─── Exercise text ───

What do you mean "stripping isn't done in hardware" and "packets arrived tagged"?
Let me explain how PMD driver works. (or it is expected)
if we enable vlan_strip, the VLAN header is expected to be stripped from packet data by hardware.
And in rx descriptor, it still keep the stripped vlan information, so driver will set mbuf->ol_flags with PKT_RX_VLAN | PKT_RX_VLAN_STRIPPED and also set stripped vlan tag to mbuf->vlan_tci
So in my review, it is "stripping is done and packets arrived with untagged", and application also know what exactly happened and make decision based on the requirement

So do you mean ixgbevf does not support vlan_strip as a hardware offload?, and it should be done with software? 
But in your code, I didn't see the part that vlan header is stripped from the packet data. ( set mbuf->ol_flag and mbuf->vlan_tci does not mean the vlan is stripped)

───

_Exercises to complete_:
1 – Could you repeat the VLAN stripping discussion word for word, starting at "What do you" and ending at "vlan is stripped)"?
2 – How would the VLAN stripping discussion go on after its last line?

─── Data under study ───

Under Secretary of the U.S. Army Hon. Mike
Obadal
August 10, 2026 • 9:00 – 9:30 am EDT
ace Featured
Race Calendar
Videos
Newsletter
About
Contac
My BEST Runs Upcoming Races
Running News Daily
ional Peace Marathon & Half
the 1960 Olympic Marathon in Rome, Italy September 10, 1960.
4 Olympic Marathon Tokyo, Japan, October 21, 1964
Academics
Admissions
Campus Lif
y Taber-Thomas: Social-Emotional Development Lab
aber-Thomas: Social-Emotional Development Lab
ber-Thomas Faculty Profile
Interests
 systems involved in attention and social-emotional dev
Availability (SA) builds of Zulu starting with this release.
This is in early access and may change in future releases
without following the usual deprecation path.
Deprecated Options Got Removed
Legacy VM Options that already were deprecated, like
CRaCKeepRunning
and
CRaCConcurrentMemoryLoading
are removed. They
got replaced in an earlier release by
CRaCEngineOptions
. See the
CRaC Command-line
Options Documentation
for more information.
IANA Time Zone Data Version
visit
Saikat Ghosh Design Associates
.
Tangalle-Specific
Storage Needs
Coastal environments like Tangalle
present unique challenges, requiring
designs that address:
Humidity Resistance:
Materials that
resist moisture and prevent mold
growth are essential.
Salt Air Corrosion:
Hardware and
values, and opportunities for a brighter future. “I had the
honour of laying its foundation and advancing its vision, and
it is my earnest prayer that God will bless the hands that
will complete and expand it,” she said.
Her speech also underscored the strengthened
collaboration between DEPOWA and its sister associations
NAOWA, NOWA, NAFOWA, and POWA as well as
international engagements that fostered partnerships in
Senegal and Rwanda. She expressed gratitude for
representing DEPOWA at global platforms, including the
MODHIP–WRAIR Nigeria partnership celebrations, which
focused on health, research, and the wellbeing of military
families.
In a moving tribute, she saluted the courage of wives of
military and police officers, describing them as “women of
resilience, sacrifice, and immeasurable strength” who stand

───

_Answers for the tasks_:
1 –
What do you mean "stripping isn't done in hardware" and "packets arrived tagged"?
Let me explain how PMD driver works. (or it is expected)
if we enable vlan_strip, the VLAN header is expected to be stripped from packet data by hardware.
And in rx descriptor, it still keep the stripped vlan information, so driver will set mbuf->ol_flags with PKT_RX_VLAN | PKT_RX_VLAN_STRIPPED and also set stripped vlan tag to mbuf->vlan_tci
So in my review, it is "stripping is done and packets arrived with untagged", and application also know what exactly happened and make decision based on the requirement

So do you mean ixgbevf does not support vlan_strip as a hardware offload?, and it should be done with software? 
But in your code, I didn't see the part that vlan header is stripped from the packet data. ( set mbuf->ol_flag and mbuf->vlan_tci does not mean the vlan is stripped)

2 –
> 
> >
> >>
> >> This patch mirrors the kernel driver behaviour by removing the VLAN
> >> on the VF side. This is done by checking the VLAN in the VFTA, where
> >> the hypervisor will have set the bit in the VFTA corresponding to the
> >> VLAN if transparent VLANs were being used for the VF. If the VLAN is
> >> set in the VFTA then it is known that it's a transparent VLAN case and so the
> VLAN is stripped from the mbuf.
> >
> > This is missing leading.
> >  From your code, I only saw vlan flag in ol_flag is stripped, but not VLAN is
> stripped.
> > I think vlan is always be stripped if we enable vlan strip on queue.
> 
> I think you're saying that the VLAN isn't removed if hardware RX VLAN
> stripping isn't configured. This is true, but might cost performance to cover this
> case too. If you're happy with that, then I can issue a V2 with that addressed.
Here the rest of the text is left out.